[Saved entries]
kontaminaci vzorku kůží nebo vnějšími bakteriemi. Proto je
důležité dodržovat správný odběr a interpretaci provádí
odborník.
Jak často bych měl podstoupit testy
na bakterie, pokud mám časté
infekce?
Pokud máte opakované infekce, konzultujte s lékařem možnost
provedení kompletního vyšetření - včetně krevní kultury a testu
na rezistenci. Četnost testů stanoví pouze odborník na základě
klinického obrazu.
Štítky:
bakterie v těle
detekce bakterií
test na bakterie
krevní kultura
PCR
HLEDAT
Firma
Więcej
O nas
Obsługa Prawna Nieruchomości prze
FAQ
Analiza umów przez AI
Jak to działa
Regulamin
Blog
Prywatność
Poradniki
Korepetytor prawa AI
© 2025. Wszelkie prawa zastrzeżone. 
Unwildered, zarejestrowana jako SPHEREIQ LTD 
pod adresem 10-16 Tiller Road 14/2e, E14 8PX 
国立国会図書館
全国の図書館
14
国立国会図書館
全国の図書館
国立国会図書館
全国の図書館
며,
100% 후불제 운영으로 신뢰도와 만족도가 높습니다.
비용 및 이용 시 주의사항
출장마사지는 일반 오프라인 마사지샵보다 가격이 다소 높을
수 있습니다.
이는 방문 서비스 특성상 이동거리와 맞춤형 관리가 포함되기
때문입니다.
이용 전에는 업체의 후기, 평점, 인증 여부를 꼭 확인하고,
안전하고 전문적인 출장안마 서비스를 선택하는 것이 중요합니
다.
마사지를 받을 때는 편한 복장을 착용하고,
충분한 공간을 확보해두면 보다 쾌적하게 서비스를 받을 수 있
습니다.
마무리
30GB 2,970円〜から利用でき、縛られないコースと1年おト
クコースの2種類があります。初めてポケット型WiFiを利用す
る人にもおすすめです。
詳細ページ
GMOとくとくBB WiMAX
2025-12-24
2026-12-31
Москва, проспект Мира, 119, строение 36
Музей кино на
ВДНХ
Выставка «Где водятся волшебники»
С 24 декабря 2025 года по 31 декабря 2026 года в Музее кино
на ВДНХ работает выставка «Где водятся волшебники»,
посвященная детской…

— Exercise objective —
Write every entry out again exactly.

— Solution to the problem —
kontaminaci vzorku kůží nebo vnějšími bakteriemi. Proto je
důležité dodržovat správný odběr a interpretaci provádí
odborník.
Jak často bych měl podstoupit testy
na bakterie, pokud mám časté
infekce?
Pokud máte opakované infekce, konzultujte s lékařem možnost
provedení kompletního vyšetření - včetně krevní kultury a testu
na rezistenci. Četnost testů stanoví pouze odborník na základě
klinického obrazu.
Štítky:
bakterie v těle
detekce bakterií
test na bakterie
krevní kultura
PCR
HLEDAT
Firma
Więcej
O nas
Obsługa Prawna Nieruchomości prze
FAQ
Analiza umów przez AI
Jak to działa
Regulamin
Blog
Prywatność
Poradniki
Korepetytor prawa AI
© 2025. Wszelkie prawa zastrzeżone. 
Unwildered, zarejestrowana jako SPHEREIQ LTD 
pod adresem 10-16 Tiller Road 14/2e, E14 8PX 
国立国会図書館
全国の図書館
14
国立国会図書館
全国の図書館
国立国会図書館
全国の図書館
며,
100% 후불제 운영으로 신뢰도와 만족도가 높습니다.
비용 및 이용 시 주의사항
출장마사지는 일반 오프라인 마사지샵보다 가격이 다소 높을
수 있습니다.
이는 방문 서비스 특성상 이동거리와 맞춤형 관리가 포함되기
때문입니다.
이용 전에는 업체의 후기, 평점, 인증 여부를 꼭 확인하고,
안전하고 전문적인 출장안마 서비스를 선택하는 것이 중요합니
다.
마사지를 받을 때는 편한 복장을 착용하고,
충분한 공간을 확보해두면 보다 쾌적하게 서비스를 받을 수 있
습니다.
마무리
30GB 2,970円〜から利用でき、縛られないコースと1年おト
クコースの2種類があります。初めてポケット型WiFiを利用す
る人にもおすすめです。
詳細ページ
GMOとくとくBB WiMAX
2025-12-24
2026-12-31
Москва, проспект Мира, 119, строение 36
Музей кино на
ВДНХ
Выставка «Где водятся волшебники»
С 24 декабря 2025 года по 31 декабря 2026 года в Музее кино
на ВДНХ работает выставка «Где водятся волшебники»,
посвященная детской…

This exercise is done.